The NGING service is a simple HTTP web server that is used for serving static files. This is used for serving genome browser tracks, for example.

CADA-Prio

This is a service that provides similarity predictions between lists of terms and genes based on knowledge graph embeddings. It allows for prioritizing genes given the phenotypic description of a patient.

CADD REST

This is a thin wrapper that provides access to the third-party CADD scripts, a software package allowing for the computation of genomic variant scores. The CADD score authors provide precomputed scores for all genomic single nucleotide variants and a list of known indel variants. For scoring novel variants, this is needed. This service requires large amounts of local storage.
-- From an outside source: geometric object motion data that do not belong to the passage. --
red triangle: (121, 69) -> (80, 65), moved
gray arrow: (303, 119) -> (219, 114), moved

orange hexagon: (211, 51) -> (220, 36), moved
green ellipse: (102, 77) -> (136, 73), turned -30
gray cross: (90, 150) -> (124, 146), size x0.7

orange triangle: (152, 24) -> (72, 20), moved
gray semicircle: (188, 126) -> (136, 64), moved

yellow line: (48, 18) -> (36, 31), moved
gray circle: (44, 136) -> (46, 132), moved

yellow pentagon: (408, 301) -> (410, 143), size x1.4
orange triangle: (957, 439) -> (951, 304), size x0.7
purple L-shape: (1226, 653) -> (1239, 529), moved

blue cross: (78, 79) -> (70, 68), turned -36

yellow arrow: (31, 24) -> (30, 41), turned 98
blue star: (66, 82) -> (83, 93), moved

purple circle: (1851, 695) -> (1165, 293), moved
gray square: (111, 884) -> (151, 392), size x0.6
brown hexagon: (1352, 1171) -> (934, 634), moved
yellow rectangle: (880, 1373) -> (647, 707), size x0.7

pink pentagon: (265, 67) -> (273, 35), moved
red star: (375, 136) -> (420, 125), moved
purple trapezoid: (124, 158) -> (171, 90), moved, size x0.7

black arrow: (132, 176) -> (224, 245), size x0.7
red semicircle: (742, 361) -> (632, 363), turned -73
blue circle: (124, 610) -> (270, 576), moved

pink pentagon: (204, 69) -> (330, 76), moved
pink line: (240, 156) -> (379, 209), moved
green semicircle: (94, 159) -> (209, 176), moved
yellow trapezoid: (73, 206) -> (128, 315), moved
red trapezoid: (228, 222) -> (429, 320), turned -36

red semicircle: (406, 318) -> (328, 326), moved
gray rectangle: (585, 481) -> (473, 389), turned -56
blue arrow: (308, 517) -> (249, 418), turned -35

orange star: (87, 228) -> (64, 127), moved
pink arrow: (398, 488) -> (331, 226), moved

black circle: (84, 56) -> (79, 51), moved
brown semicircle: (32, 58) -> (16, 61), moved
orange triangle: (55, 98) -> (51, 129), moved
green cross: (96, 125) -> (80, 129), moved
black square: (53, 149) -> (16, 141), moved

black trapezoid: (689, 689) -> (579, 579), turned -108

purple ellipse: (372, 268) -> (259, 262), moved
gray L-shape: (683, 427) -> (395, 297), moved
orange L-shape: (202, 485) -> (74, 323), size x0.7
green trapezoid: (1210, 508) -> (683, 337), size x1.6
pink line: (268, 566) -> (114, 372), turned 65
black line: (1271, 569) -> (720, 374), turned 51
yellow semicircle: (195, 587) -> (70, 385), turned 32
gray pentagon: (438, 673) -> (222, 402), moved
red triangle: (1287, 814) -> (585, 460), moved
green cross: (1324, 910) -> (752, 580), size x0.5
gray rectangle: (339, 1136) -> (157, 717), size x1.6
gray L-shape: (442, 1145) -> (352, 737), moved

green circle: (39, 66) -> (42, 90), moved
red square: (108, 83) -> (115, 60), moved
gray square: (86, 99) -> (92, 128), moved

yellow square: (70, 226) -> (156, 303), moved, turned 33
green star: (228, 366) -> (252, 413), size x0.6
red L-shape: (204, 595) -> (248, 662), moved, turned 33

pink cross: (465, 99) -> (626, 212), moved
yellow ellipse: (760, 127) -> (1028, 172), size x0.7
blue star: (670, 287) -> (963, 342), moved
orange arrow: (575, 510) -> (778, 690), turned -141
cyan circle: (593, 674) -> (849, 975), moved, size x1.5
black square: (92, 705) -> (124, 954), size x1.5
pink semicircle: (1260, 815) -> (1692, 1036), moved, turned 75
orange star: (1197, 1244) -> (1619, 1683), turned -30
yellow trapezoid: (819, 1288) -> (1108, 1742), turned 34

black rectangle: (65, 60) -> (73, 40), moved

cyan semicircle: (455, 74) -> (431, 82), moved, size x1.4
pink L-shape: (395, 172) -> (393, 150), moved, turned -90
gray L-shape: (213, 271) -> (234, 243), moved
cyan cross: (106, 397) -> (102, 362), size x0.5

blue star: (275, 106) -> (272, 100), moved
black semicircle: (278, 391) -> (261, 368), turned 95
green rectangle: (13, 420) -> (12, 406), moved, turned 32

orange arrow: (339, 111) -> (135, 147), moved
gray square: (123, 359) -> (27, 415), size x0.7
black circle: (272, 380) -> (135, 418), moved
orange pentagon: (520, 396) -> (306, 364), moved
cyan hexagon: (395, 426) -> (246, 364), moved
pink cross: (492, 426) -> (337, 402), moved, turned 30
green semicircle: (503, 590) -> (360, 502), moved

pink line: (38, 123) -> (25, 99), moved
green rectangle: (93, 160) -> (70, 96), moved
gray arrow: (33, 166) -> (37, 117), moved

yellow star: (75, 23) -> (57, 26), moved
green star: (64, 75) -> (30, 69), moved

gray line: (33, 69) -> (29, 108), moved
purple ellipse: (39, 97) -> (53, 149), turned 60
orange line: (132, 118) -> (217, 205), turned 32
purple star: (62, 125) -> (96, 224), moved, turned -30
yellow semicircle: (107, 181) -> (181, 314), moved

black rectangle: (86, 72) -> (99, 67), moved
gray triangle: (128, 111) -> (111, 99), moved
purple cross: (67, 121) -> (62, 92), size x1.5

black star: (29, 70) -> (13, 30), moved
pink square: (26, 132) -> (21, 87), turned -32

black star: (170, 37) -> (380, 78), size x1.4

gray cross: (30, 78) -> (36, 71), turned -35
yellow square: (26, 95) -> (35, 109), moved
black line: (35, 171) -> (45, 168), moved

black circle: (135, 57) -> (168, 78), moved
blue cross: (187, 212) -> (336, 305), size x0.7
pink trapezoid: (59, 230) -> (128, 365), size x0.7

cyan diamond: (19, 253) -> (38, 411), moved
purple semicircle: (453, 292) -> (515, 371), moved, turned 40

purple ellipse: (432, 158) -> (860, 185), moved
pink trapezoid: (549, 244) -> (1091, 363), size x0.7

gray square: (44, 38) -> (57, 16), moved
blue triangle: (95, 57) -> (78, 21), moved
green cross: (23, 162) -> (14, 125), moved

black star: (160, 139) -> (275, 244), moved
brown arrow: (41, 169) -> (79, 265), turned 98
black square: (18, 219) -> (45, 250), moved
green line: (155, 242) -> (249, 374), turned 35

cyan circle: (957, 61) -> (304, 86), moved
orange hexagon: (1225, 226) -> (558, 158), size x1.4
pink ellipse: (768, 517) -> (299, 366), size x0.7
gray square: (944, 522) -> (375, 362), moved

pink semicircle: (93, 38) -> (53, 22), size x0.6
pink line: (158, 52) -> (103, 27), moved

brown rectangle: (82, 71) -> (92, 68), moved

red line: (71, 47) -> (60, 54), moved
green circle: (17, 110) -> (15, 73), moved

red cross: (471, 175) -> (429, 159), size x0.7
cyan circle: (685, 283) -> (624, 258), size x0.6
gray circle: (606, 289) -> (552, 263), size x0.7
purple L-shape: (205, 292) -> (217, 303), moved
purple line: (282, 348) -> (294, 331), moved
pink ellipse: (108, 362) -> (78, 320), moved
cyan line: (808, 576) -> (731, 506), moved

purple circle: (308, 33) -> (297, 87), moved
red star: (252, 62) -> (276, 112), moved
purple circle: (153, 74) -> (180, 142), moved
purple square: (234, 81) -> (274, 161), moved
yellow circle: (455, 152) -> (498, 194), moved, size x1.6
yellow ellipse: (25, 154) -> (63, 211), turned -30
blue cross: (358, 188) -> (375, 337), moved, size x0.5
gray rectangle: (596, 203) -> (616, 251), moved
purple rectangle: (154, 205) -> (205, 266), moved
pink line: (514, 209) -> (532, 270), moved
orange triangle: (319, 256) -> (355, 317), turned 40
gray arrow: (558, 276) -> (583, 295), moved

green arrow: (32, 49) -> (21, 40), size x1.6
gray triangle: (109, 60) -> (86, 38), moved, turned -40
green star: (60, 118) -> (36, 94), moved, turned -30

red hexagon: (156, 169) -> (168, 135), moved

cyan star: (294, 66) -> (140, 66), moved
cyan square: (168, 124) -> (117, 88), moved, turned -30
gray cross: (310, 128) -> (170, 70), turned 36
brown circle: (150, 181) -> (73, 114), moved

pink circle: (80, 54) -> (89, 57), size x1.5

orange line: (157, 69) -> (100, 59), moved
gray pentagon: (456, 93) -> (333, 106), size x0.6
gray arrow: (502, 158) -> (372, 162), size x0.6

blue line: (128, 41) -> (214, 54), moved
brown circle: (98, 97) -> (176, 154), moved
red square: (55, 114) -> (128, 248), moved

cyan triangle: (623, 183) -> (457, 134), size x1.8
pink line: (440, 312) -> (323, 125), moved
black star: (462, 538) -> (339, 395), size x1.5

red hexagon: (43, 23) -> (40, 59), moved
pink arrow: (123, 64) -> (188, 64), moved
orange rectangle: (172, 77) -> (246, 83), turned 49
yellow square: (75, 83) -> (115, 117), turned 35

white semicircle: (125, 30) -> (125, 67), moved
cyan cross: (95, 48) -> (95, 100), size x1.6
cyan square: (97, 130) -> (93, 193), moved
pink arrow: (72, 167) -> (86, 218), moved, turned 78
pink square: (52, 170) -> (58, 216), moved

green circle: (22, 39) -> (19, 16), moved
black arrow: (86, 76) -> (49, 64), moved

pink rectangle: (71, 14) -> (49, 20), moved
Also, the CADD scripts use various external software such as the ENSEMBL Variant Effect Predictor.

Exomiser

This is a third-party service implementing several algorithms for computing similarity between lists of phenotype terms and genes.

Redis

This is a key-value store that is used for caching and storing temporary data by the core services.

Note

These services generally only need little storage space with the exception of Annonars and CADD REST. The small amounts of data could be downloaded from a central location on startup in future versions. In the case that the large storage requirements of Annonars pose a problem, a migration to object storage backend would need to be implemented. Candidates are TileDB. CADD REST is more problematic.

Note

With recent versions of the HPO, information content is not very useful for variant prioritization.

Remote Services

VarFish also provides access to certain remote services run by third parties. This reduces the complexity of local hosting and keeping data up to date and even is necessary for some kinds of services. On the other hand, it makes the instance rely on the availability of these remote services.

PubTator 3

VarFish uses the PubTator 3 API for providing relevant literature information for genes.

VariantValidator

The VariantValidator.org service is used for providing gold standard HGVS descriptions for seqvars.

GA4GH Beacon Network

The GA4GH Beacon Network embeddable IFRAME is used for alllowing to query the GA4GH Beacon Network for variant information.

Genomics England PanelApp

We use the GE PanelApp API for fetching up-to-date gene panel information.